** Opening DATA block **

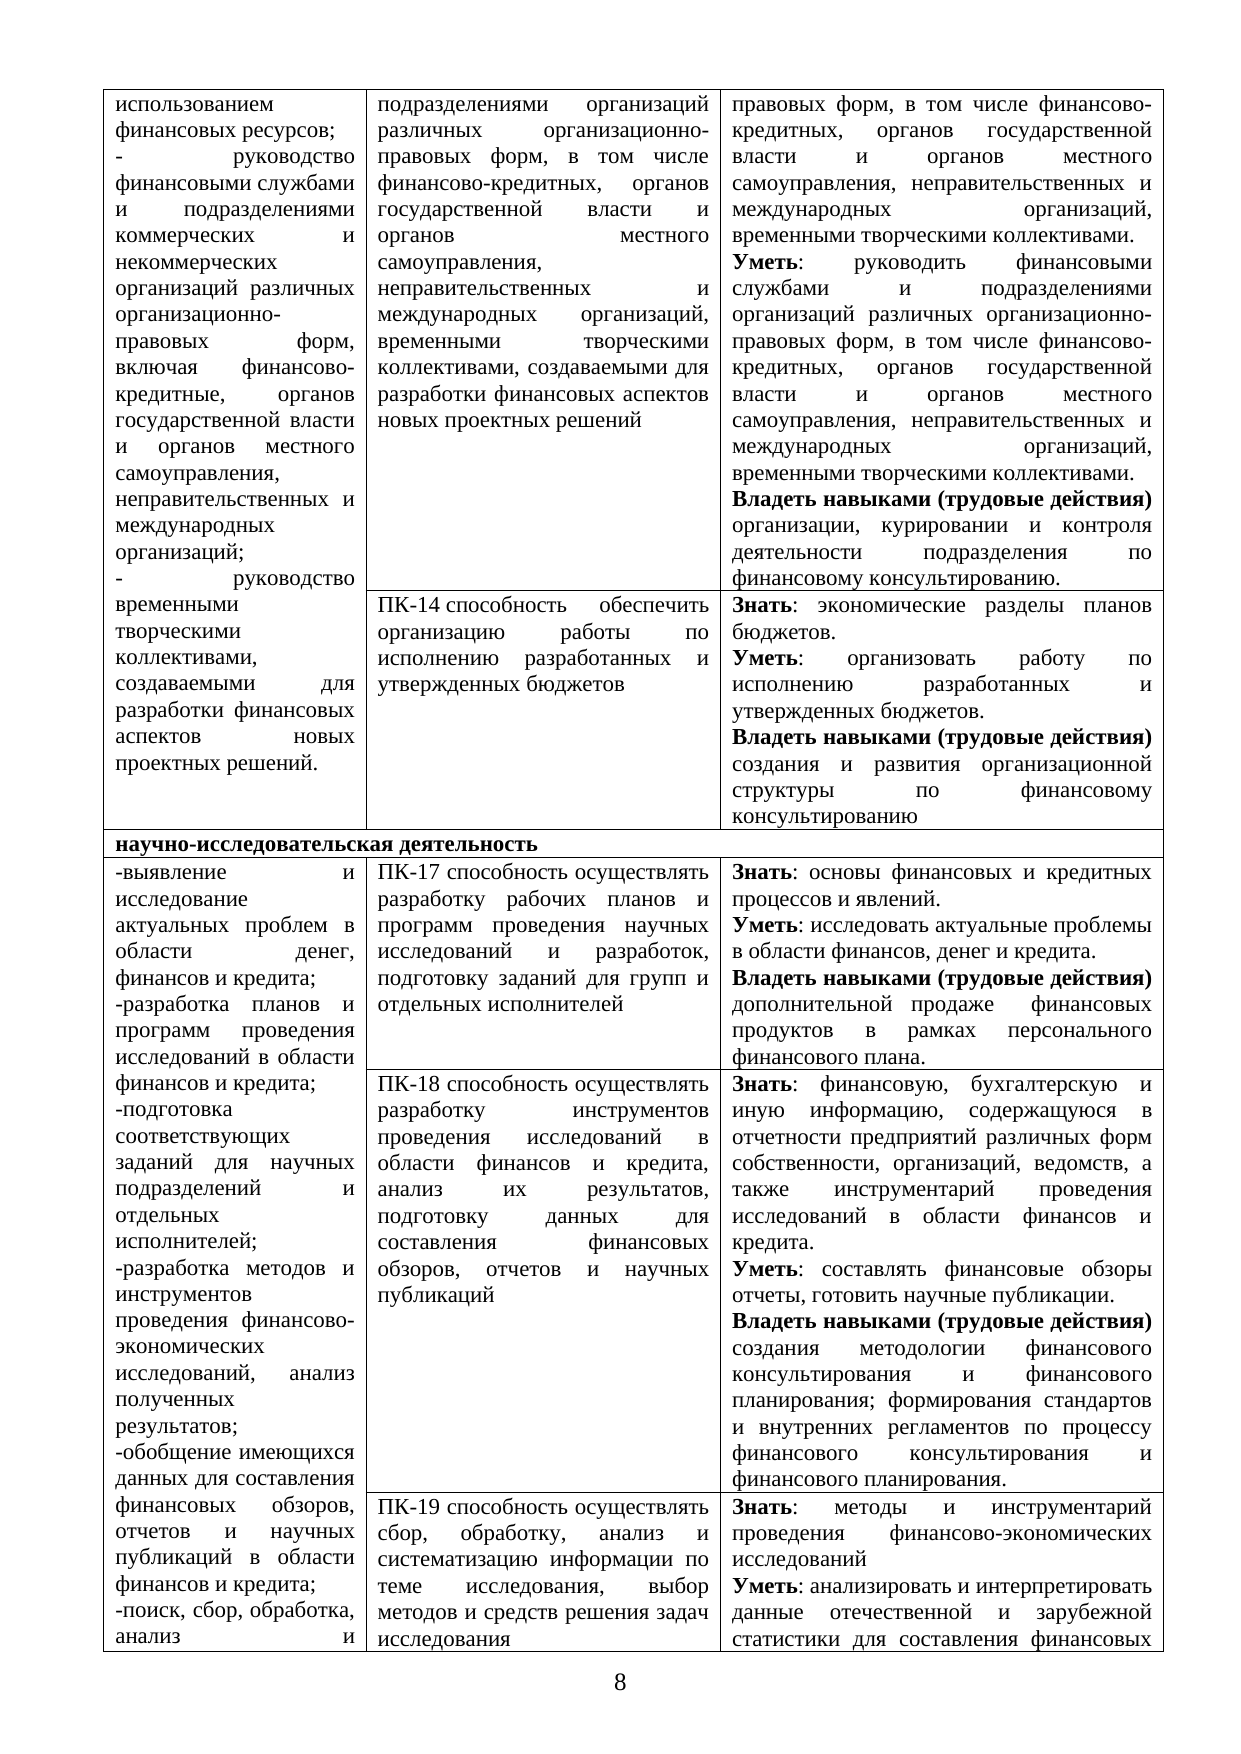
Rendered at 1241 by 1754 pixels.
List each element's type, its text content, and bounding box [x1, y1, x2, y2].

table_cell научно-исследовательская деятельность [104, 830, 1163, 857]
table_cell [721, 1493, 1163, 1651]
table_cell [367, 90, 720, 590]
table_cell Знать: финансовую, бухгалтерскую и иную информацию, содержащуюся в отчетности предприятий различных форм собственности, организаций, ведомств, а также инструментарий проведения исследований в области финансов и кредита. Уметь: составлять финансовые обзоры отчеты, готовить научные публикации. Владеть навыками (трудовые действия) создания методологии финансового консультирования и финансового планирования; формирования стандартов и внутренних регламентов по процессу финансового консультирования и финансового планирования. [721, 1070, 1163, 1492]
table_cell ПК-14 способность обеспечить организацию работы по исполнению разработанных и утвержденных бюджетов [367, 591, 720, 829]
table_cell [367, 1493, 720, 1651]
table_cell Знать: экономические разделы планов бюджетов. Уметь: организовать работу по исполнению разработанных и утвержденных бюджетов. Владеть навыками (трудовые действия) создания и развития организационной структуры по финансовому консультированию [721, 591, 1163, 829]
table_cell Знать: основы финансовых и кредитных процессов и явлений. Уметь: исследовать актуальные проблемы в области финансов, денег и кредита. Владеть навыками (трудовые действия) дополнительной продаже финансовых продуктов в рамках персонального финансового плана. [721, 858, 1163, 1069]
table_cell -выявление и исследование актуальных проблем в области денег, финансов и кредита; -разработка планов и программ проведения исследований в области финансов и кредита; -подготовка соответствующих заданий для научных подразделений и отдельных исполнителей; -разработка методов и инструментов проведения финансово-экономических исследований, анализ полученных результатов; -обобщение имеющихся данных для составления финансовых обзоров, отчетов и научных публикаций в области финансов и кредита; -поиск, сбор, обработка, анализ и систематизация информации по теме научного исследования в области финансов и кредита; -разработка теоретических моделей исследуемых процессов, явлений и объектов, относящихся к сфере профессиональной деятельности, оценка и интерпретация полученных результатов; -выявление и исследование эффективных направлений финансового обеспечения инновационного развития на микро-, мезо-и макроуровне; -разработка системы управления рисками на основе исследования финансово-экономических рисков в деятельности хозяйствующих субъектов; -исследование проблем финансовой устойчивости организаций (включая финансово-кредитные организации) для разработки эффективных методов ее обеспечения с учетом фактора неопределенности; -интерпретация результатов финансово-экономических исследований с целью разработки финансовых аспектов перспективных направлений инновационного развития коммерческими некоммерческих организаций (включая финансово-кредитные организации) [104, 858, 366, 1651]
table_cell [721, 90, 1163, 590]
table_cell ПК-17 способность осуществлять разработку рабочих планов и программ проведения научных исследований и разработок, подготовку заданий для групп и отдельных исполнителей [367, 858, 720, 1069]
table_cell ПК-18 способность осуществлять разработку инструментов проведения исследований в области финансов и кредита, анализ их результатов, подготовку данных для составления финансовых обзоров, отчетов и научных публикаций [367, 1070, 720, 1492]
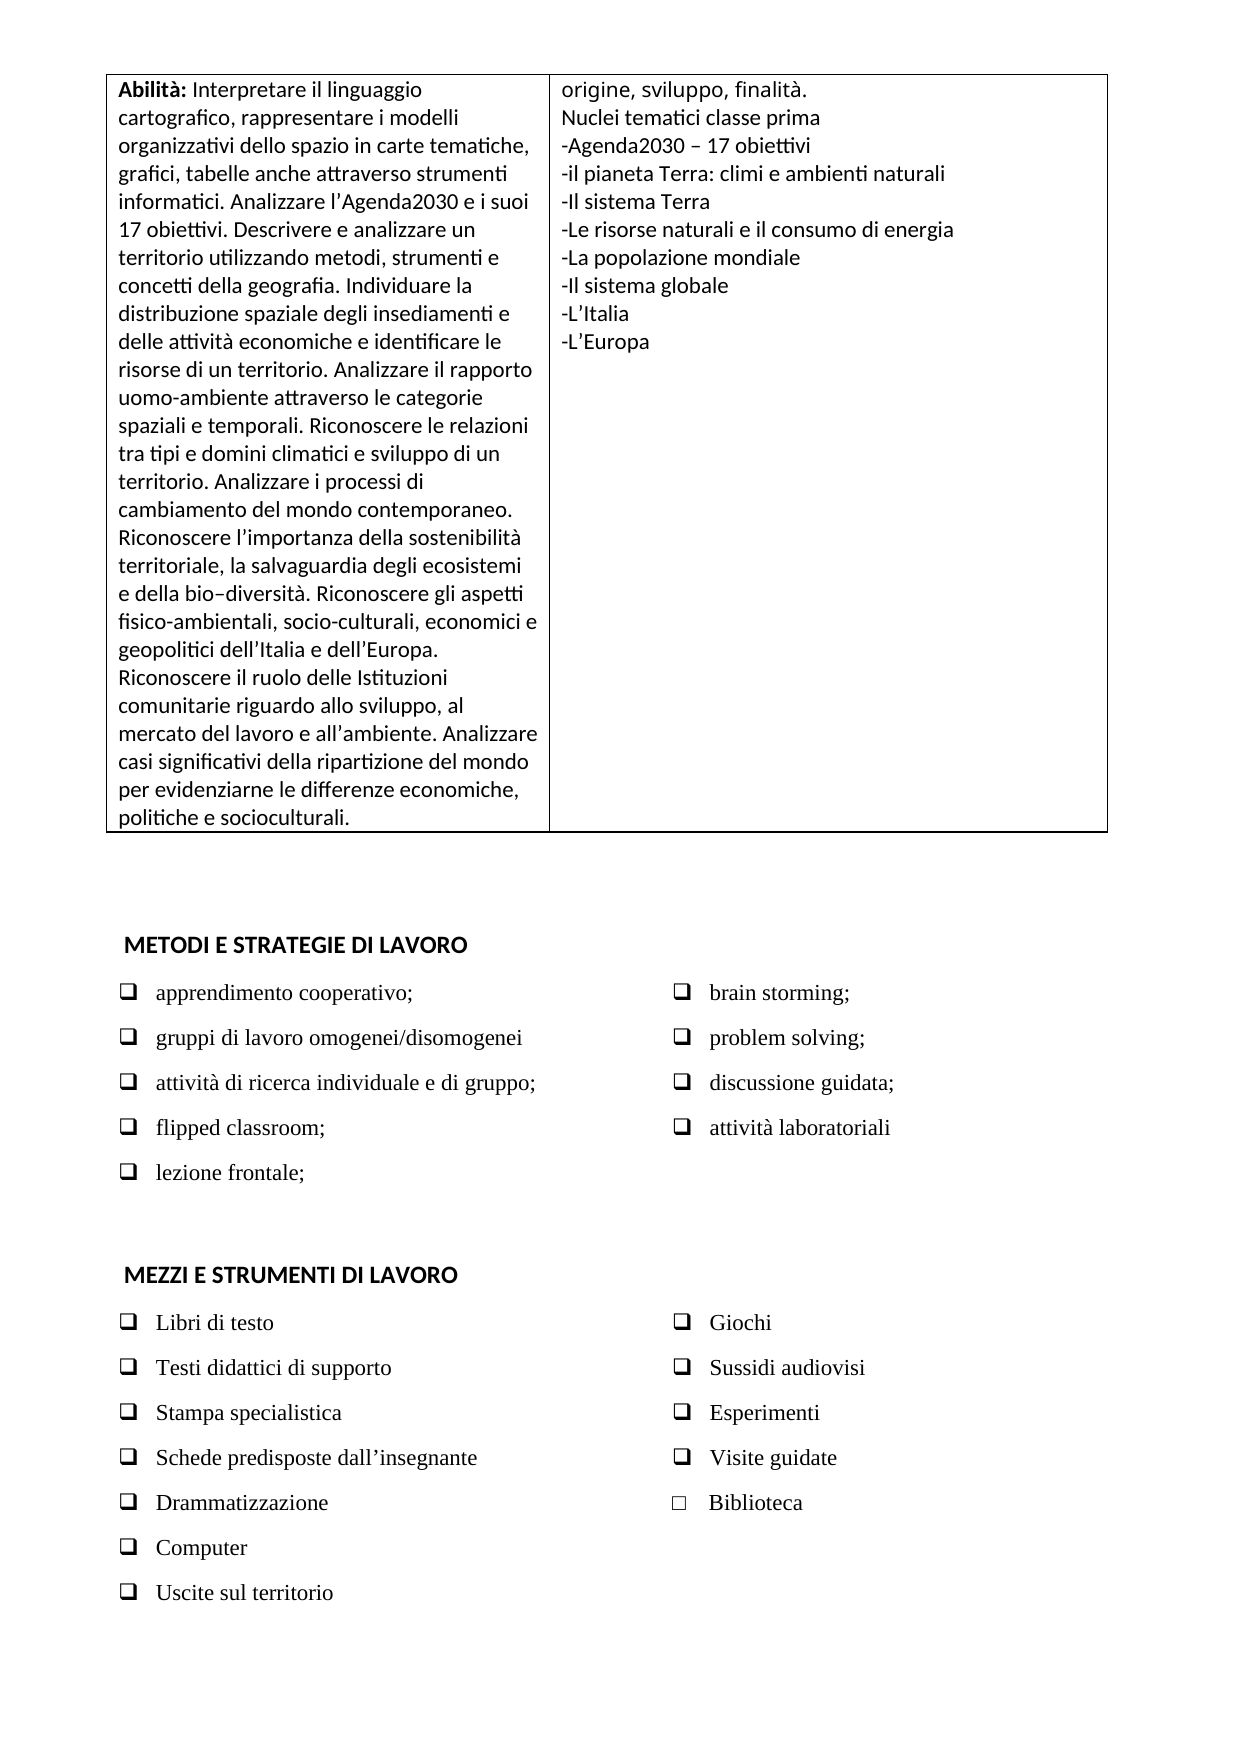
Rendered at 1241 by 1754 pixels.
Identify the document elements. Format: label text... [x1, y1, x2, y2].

** Closing DATA block **

Starting with the line with "List each element's" above and going on through the line with "table_cell [721, 1493, 1163, 1651]", transcribe every line exactly, both ends included, and add nothing.

RESPONSE BOX =>
List each element's type, its text content, and bounding box [x1, y1, x2, y2].

table_cell научно-исследовательская деятельность [104, 830, 1163, 857]
table_cell [721, 1493, 1163, 1651]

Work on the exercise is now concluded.